I'm looking some advice as I'm not sure how to go about things with him now.
I was with this man for 20 years from a teen until my late 30s now. There was what i would say emotional abuse going on and i only really noticed what it was when we had our children who are 4 & 5. I began to pull away without realising and just with the stress of having 2 kids one after another we became distant. He says i didnt show him enough respect or affection, i wasnt giving him enough sex, when i spoke to other men by just saying hello he would give all sorts of accusations or the silent treatment until he was ready to have a go at me. He says i didnt try hard enough basically (but i was) i just couldnt meet all his demands and with bring a mum with 2 young kids i was stressed and lost myself after battling post natal depression. He wanted to have another baby but i wanted to wait until both kids were in school.
He ended up deciding to leave me in Sept. We were back and forth deciding on if we could make things work until he told me he had started seeing a 23 yr old in our town (family ties as well with me and this girl) I wasn't happy but he asked me to forgive him and I said I needed some time. Instead of waiting for my answer he remained seeing the girl and she is now pregnant, conceived 3-4 weeks after he walked out.
He has been having mixed feelings about it all as ultimately we were going to try and work before the pregnancy came up at things as we still loved each other and because of our small children. He's all over the place getting this 23 yr old pregnant when he's 37 and now feels its his duty to remain with her seeing as she is pregnant instead of making his other 2 kids his priority. We originally were getting on well and co parenting really well together until he recently told me he wants the kids to meet her and tell them about the baby, this now means I've to share my kids with this girl and I'm not really coping with it all very well. It has caused a huge rift between me and the kids dad because I've told him I'm broken hearted since he walked out, met someone else and got her pregnant. He only left 16 weeks ago!
Hes really frustrated with me for not wanting to go through this part just yet of having her round the kids. I'm just not mentally ready along with the fact this girl was apparently seeing another lad at the same time.

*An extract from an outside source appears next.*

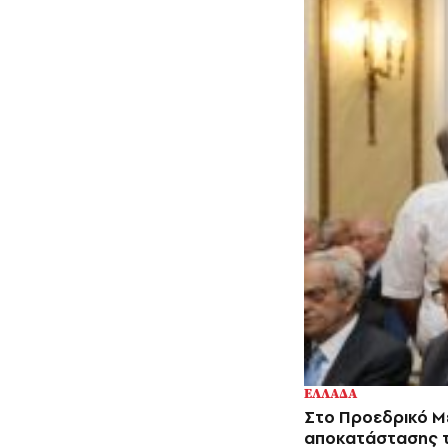
ΕΛΛΑΔΑ
Στο Προεδρικό Μέ
αποκατάστασης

She's adamant the baby belongs to my ex but I think the dates are quite close so I'm concerned about the kids being told about a baby who may not ultimately be his (although it might be) I'm also not prepared for the kids coming home with all the stories about their dad's girlfriend and her having a baby. That's something I wanted my kids to experience with me and their dad. I'm broken over all of this, I've continually dealt with heartache since he walked out and was sure we were gonna make a go of things again. I don't know how to cope with allowing the kids round her so soon, they're not together that long and it started out on a rocky path because she knew he wanted to come back to me and the kids. Although he's now in no contact with me after us falling out about the kids meeting her.
Hes had full access to the kids at any time I've just set a boundary the once and it was about the kids meeting her so I could have time to adjust to the situation and also accept that there's no going back for us. He doesn't understand where I'm coming from.
I just think its way too soon for the kids to meet this girl yet, plus what if the baby isn't his?? I also don't know how to deal with all the stories the kids are going to come home with. The breakup has really affected my mental health I'm struggling to cope with it and now knowing he has this whole other life to live and my kids which took us over 8 yrs to have, have to be shared with her and this new baby. I'm not sure where to go with it all. Do I legally have to do this so soon??? Plus my son has been struggling since his dad has left so this news will set him back more in my opinion and it sets their mum back too.
I want to keep a good relationship with their dad but there's too much hurt and raw emotion that all of this is causing even more issues between us. Has anybody been in a situation like this so soon after their partner leaving?